Consider the reaction MnO2+4HCL===>MnCl2+Cl2+2H2O
How many grams of MnO2 are required to produce 5.6 of Cl2 at stp?MnO2=87
5.6 what? L?
You have the balanced equation.
Convert 5.6 L to mols at STP.
Use the coefficients to convert mols Cl2 to mols MnO2.

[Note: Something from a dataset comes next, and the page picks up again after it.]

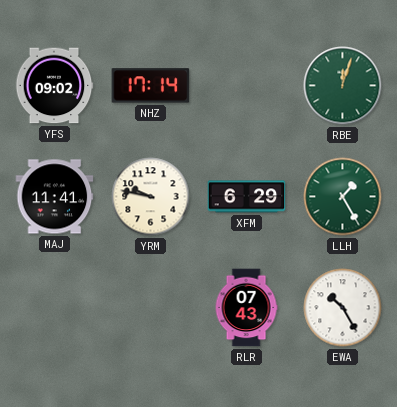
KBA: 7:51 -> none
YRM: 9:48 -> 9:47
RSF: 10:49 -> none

Then g MnO2 = mols x molar mass.
To solve this problem, we can use the stoichiometry of the balanced chemical equation and relate the quantities of Cl2 and MnO2. Here are the steps to calculate the grams of MnO2 required:
1. Write and balance the chemical equation:
MnO2 + 4HCl -> MnCl2 + Cl2 + 2H2O
2. Determine the molar mass of Cl2:
Cl2 has a molar mass of 71 g/mol.
3. Calculate the number of moles of Cl2:
Given that you have 5.6 g of Cl2, you can determine the moles of Cl2 by dividing the mass by the molar mass:
moles of Cl2 = mass of Cl2 / molar mass of Cl2
moles of Cl2 = 5.6 g Cl2 / 71 g/mol = 0.079 mol
4. Use the stoichiometric ratio from the balanced equation:
For every 1 mole of Cl2 produced, there is 1 mole of MnO2 consumed. Therefore, the moles of MnO2 required is equal to the moles of Cl2 produced.
moles of MnO2 = 0.079 mol
5. Calculate the mass of MnO2 using its molar mass:
The molar mass of MnO2 is given as 87 g/mol.
mass of MnO2 = moles of MnO2 x molar mass of MnO2
mass of MnO2 = 0.079 mol x 87 g/mol = 6.873 g (rounded to 3 decimal places)
Therefore, approximately 6.873 grams of MnO2 are required to produce 5.6 grams of Cl2 at STP.